Débattre avec les « décroissants »
Plusieurs personnes m’ont reproché d’avoir forcé le trait dans le débat avec les partisans de la décroissance. Je voudrais dissiper toute équivoque à ce sujet. Ma position par rapport à ce courant tient en quatre points :
1°) les « décroissants » ont le mérite d’avoir été les premiers à avancer la nécessité d’une diminution de la production matérielle (au moins dans les pays capitalistes développés). Les réticences des différentes fractions de la gauche à intégrer cette contrainte nouvelle sont un indicateur de leur difficulté à rompre avec le productivisme ;
2°) la « décroissance », en soi, ne constitue ni un projet de société ni une stratégie de transition. Elle prend des contenus très différents (aux implications sociales opposées) selon le positionnement sur différentes lignes de clivage : le rapport entre production et consommation, l’articulation entre action collective et engagement individuel, la stratégie par rapport aux luttes des salarié-e-s, l’attitude face au pouvoir, l’approche de la question démographique, notamment ;
3°) il y a donc bien une gauche et une droite dans la décroissance. Je range à droite de cette mouvance (pas nécessairement la droite de l’échiquier politique) celles et ceux qui acceptent le despotisme des experts, misent sur la « pédagogie des catastrophes », considèrent Malthus comme le père de l’écologie, ou mettent une couche de vernis « décroissant » sur les mesures d’austérité néolibérale.
L’économie verte, nouvelle frontière de l’accumulation ?
Cette édition anglaise paraît après le Sommet Rio+20 des Nations-Unies. Alors que l’urgence est maximale, cette conférence à grand spectacle n’a rien décidé pour préserver les ressources et le climat de la Terre.

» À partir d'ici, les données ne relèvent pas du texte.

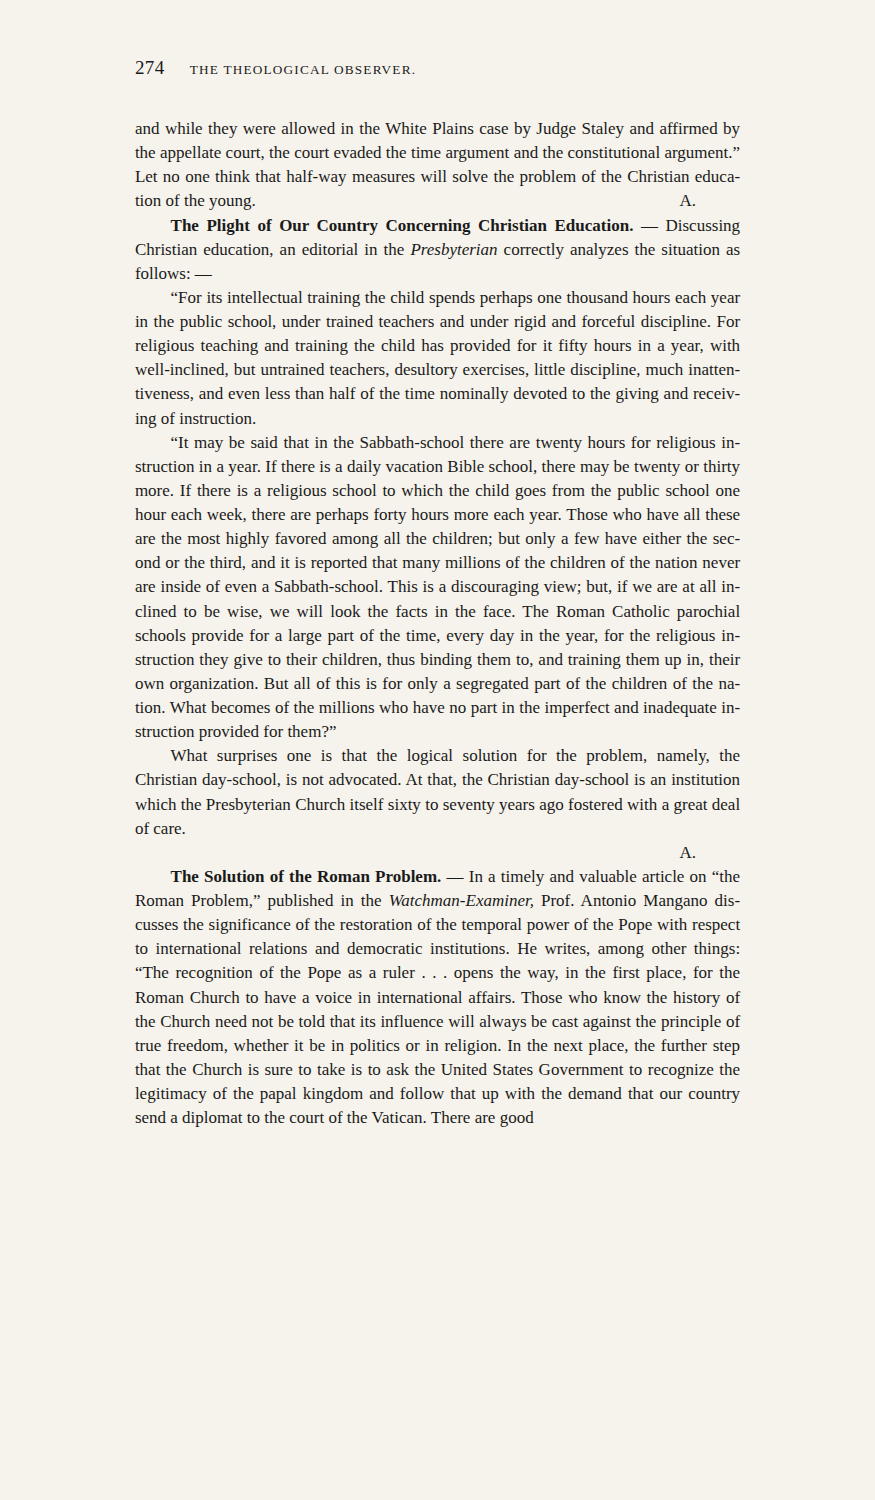274 The Theological Observer.
and while they were allowed in the White Plains case by Judge Staley and affirmed by the appellate court, the court evaded the time argument and the constitutional argument.” Let no one think that half-way measures will solve the problem of the Christian education of the young.A.
The Plight of Our Country Concerning Christian Education. — Discussing Christian education, an editorial in the Presbyterian correctly analyzes the situation as follows: —
“For its intellectual training the child spends perhaps one thousand hours each year in the public school, under trained teachers and under rigid and forceful discipline. For religious teaching and training the child has provided for it fifty hours in a year, with well-inclined, but untrained teachers, desultory exercises, little discipline, much inattentiveness, and even less than half of the time nominally devoted to the giving and receiving of instruction.
“It may be said that in the Sabbath-school there are twenty hours for religious instruction in a year. If there is a daily vacation Bible school, there may be twenty or thirty more. If there is a religious school to which the child goes from the public school one hour each week, there are perhaps forty hours more each year. Those who have all these are the most highly favored among all the children; but only a few have either the second or the third, and it is reported that many millions of the children of the nation never are inside of even a Sabbath-school. This is a discouraging view; but, if we are at all inclined to be wise, we will look the facts in the face. The Roman Catholic parochial schools provide for a large part of the time, every day in the year, for the religious instruction they give to their children, thus binding them to, and training them up in, their own organization. But all of this is for only a segregated part of the children of the nation. What becomes of the millions who have no part in the imperfect and inadequate instruction provided for them?”
What surprises one is that the logical solution for the problem, namely, the Christian day-school, is not advocated. At that, the Christian day-school is an institution which the Presbyterian Church itself sixty to seventy years ago fostered with a great deal of care.
A.
The Solution of the Roman Problem. — In a timely and valuable article on “the Roman Problem,” published in the Watchman-Examiner, Prof. Antonio Mangano discusses the significance of the restoration of the temporal power of the Pope with respect to international relations and democratic institutions. He writes, among other things: “The recognition of the Pope as a ruler . . . opens the way, in the first place, for the Roman Church to have a voice in international affairs. Those who know the history of the Church need not be told that its influence will always be cast against the principle of true freedom, whether it be in politics or in religion. In the next place, the further step that the Church is sure to take is to ask the United States Government to recognize the legitimacy of the papal kingdom and follow that up with the demand that our country send a diplomat to the court of the Vatican. There are good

Il est possible de satisfaire les besoins humains tout en passant à une « économie économe » [8], fondée exclusivement sur les sources renouvelables. Le capitalisme en est incapable car cela nécessite la planification, le partage des ressources et des savoirs, l’annulation des dettes publiques illégitimes, la relocalisation de l’économie, la réduction du temps de travail sans perte de salaire, la suppression des productions inutiles, l’extension du secteur public et des droits démocratiques… Prises globalement, ces mesures sont incompatibles avec le fonctionnement normal du système. En ce sens, Rio+20 confirme que le capitalisme vert est impossible.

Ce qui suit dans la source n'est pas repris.